Working data:

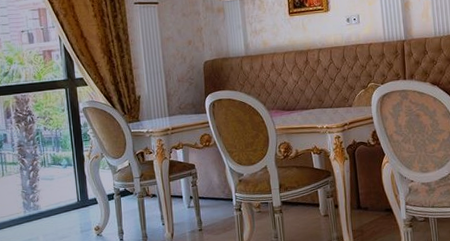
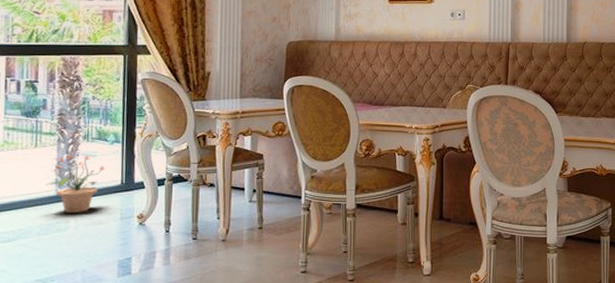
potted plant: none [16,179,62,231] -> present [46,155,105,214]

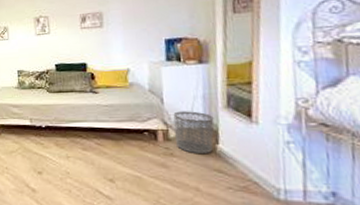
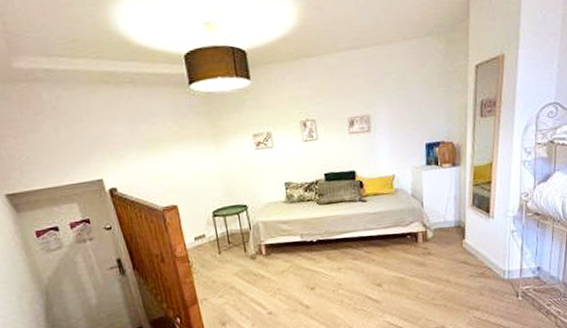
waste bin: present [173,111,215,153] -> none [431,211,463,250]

--

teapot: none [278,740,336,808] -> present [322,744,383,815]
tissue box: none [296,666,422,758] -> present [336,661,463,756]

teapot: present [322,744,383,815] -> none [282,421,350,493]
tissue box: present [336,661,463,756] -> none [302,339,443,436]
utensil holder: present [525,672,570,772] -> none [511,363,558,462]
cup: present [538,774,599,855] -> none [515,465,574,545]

--

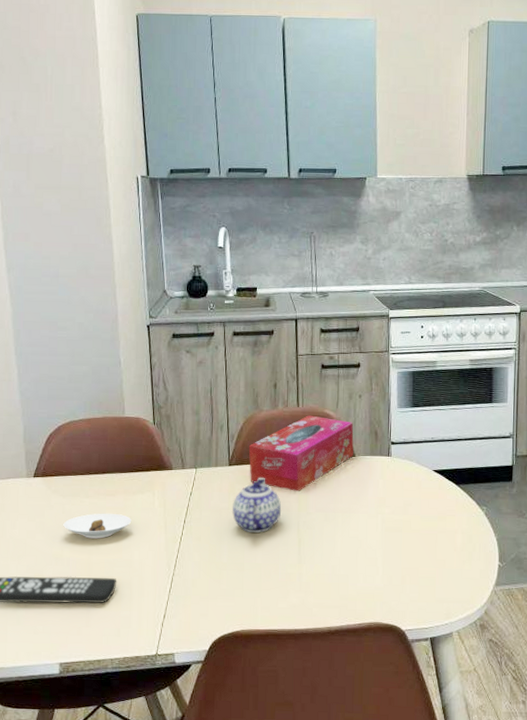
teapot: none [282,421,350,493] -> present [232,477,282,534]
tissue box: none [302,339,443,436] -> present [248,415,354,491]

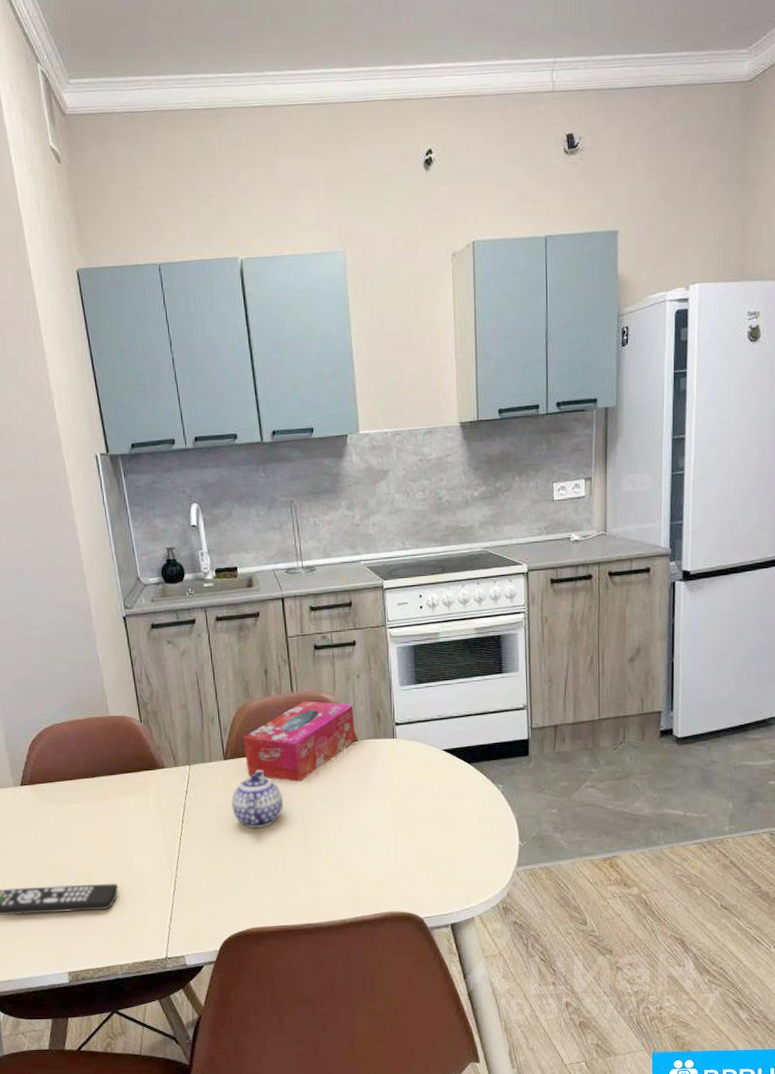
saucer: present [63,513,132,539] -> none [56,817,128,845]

What you are asked to do: Only the lines above starting with the one with "teapot: present [322,744,383,815]" and going through the one with "cup: present [538,774,599,855]" are to be copied, word for word and with both ends kept.

Worked solution:
teapot: present [322,744,383,815] -> none [282,421,350,493]
tissue box: present [336,661,463,756] -> none [302,339,443,436]
utensil holder: present [525,672,570,772] -> none [511,363,558,462]
cup: present [538,774,599,855] -> none [515,465,574,545]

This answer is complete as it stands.